武田砂鉄『わかりやすさの罪』

 ものごとを単純化したり、不透明な部分を捨象して、わかりやすく説明することや、単純化して理解することによって、十分吟味されなければならないことが捨て去られることを批判している。

 商売柄、ものごとをわかりやすく語らなければ、どうにもならない。
 わかりにくいと、お客さんのモチベーションがだだ下がるから。
 したがって、単純化や不透明な部分の捨象は、ルーティンワークであるのだが。

 ほんとうは、あらゆるものごとは簡単に解釈することなどできないし、明確にできない部分が残るものだし、したがって議論の余地があるものである。
 著者は、単純化し、不明確な部分をズバズバ切り捨て、なるべく少ない言葉で、短時間で説明し、晦渋な説明に代わってキャッチコピーで言い抜ける風潮に、繰り返し違和感を隠さない。

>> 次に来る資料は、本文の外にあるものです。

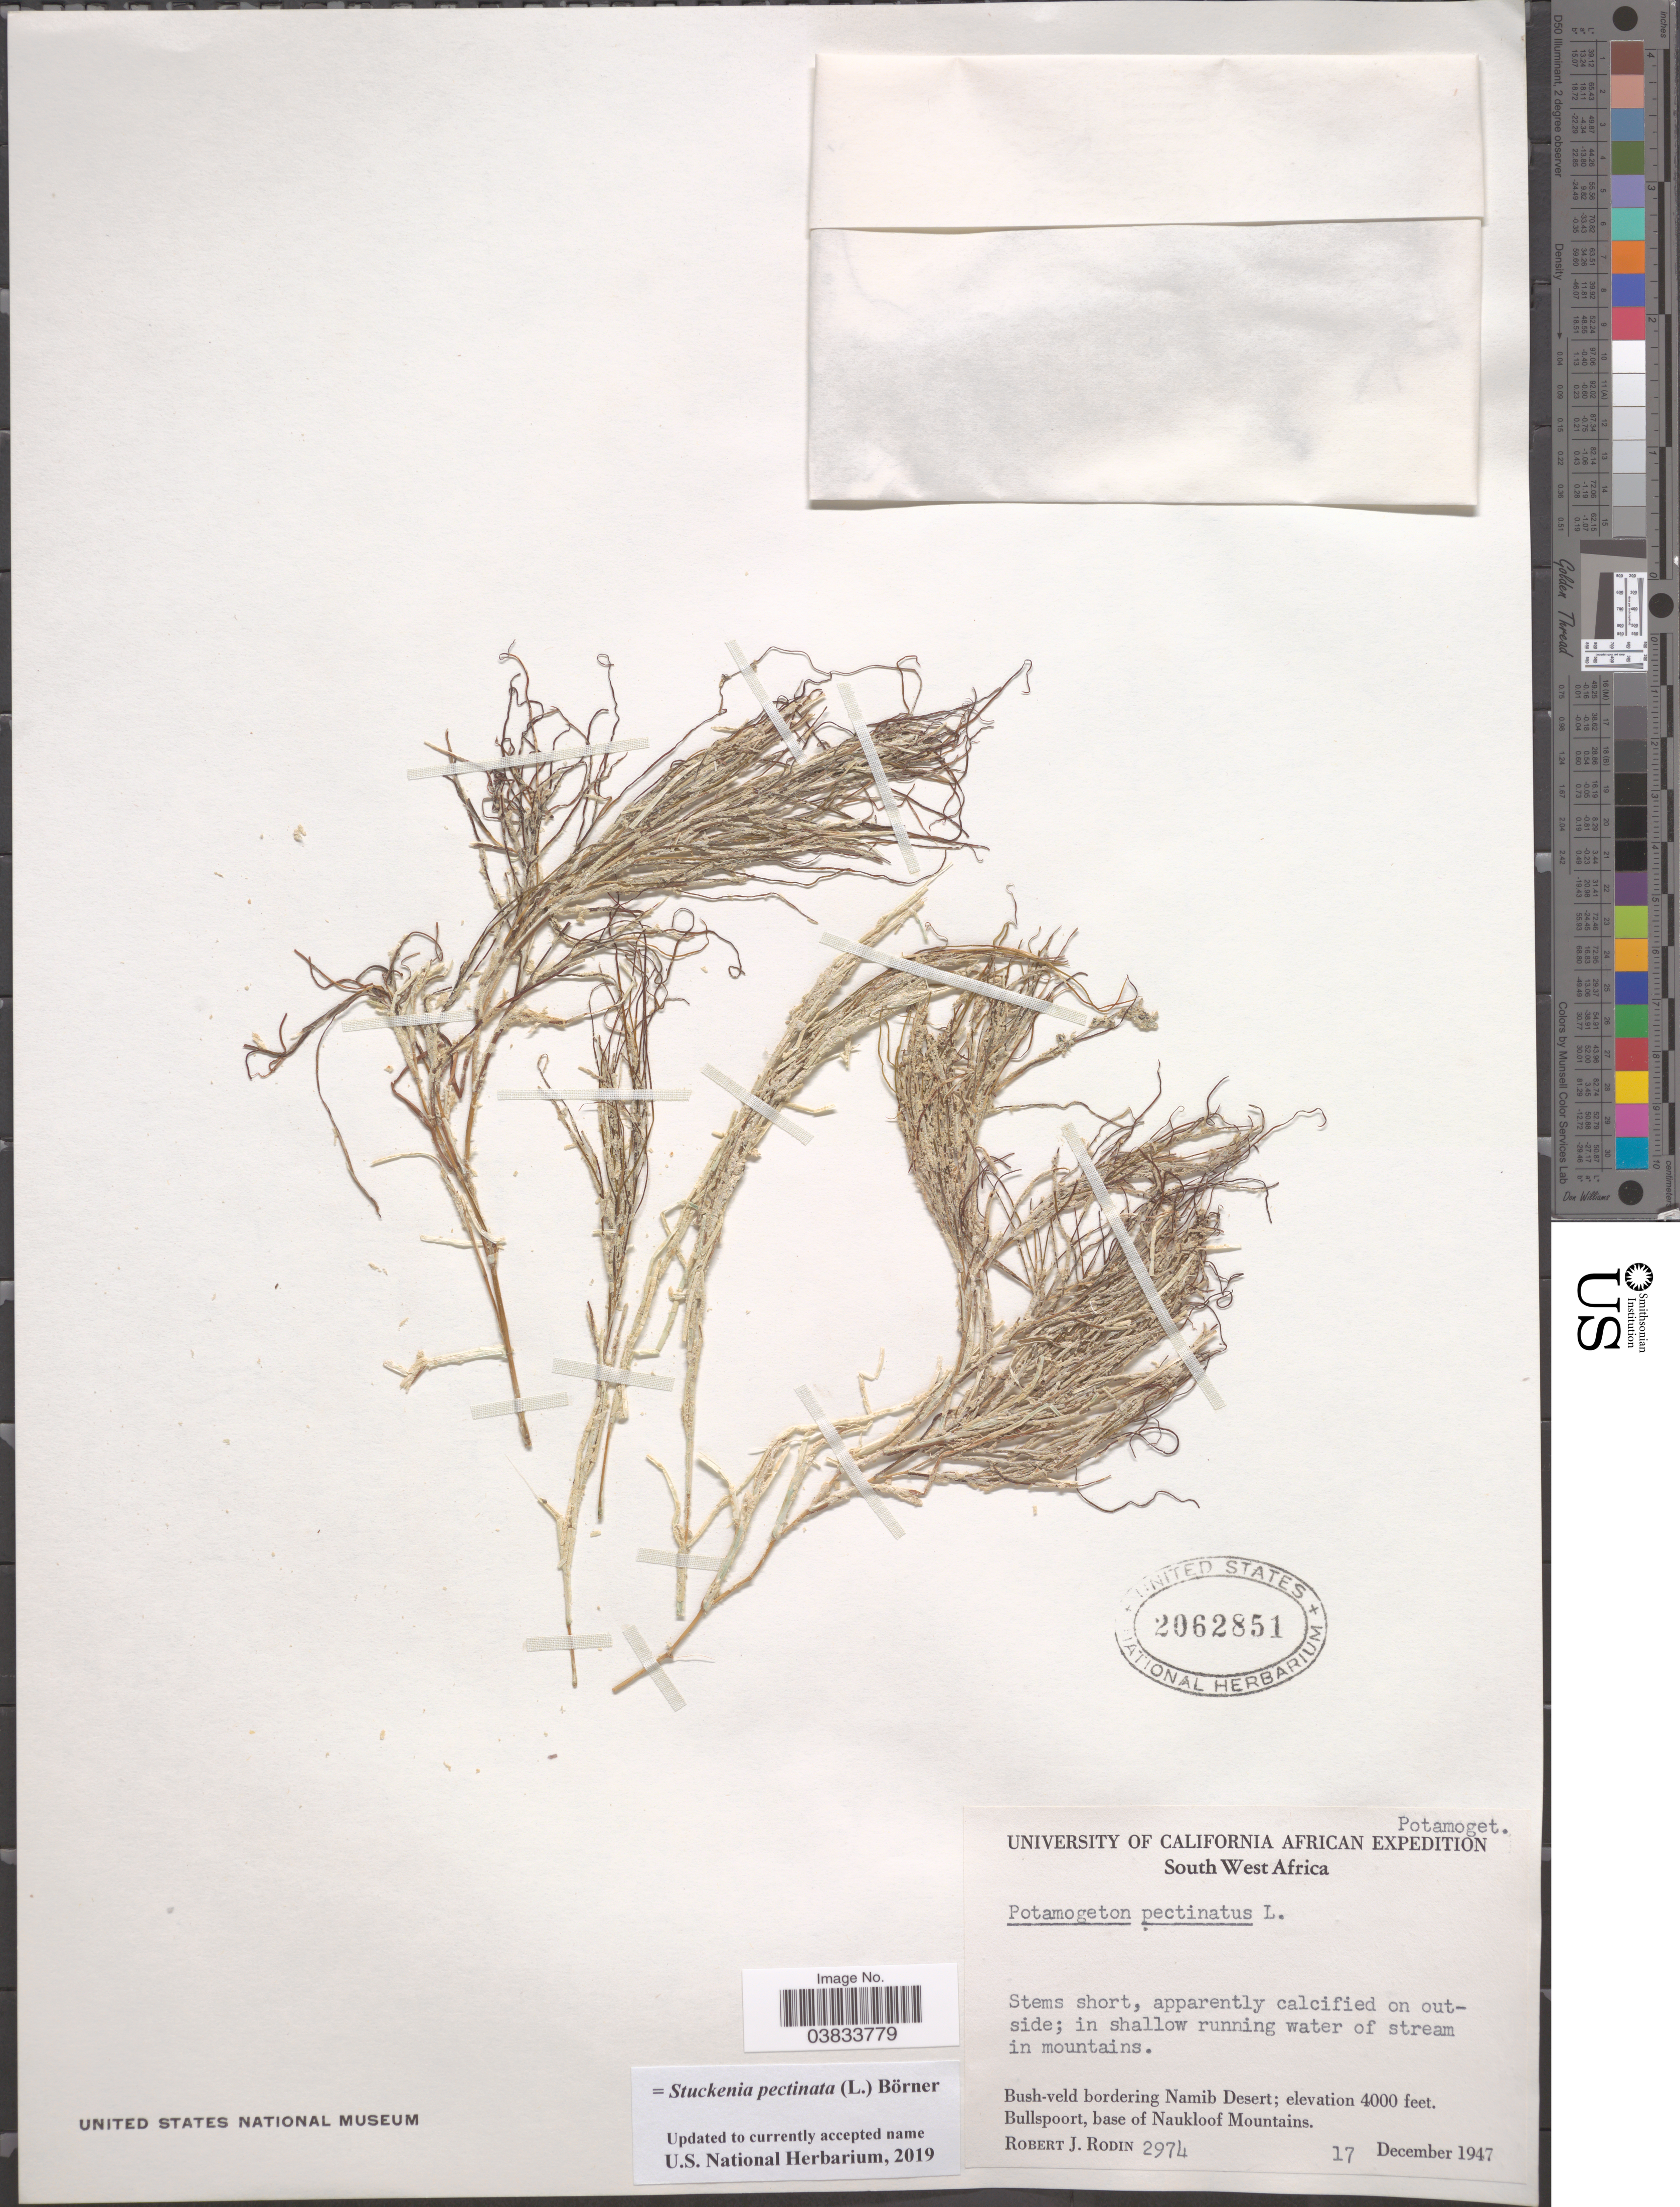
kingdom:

 ものごとのうわべを撫でるだけで、ものごとが理解できるわけがない。
 みんながうわべを撫でて理解したような気持ちになって、誰もがうわべが本当の現実だと信じるようになれば、ものごとの本質をどこまでも掘ろうとする営為は無意味化する。

 ものごとの本質を見極めようとするのでなく、どんなレッテルが貼ってあるかに関心が行く。
 それではいけないのではないかと、著者は何度もつぶやいている。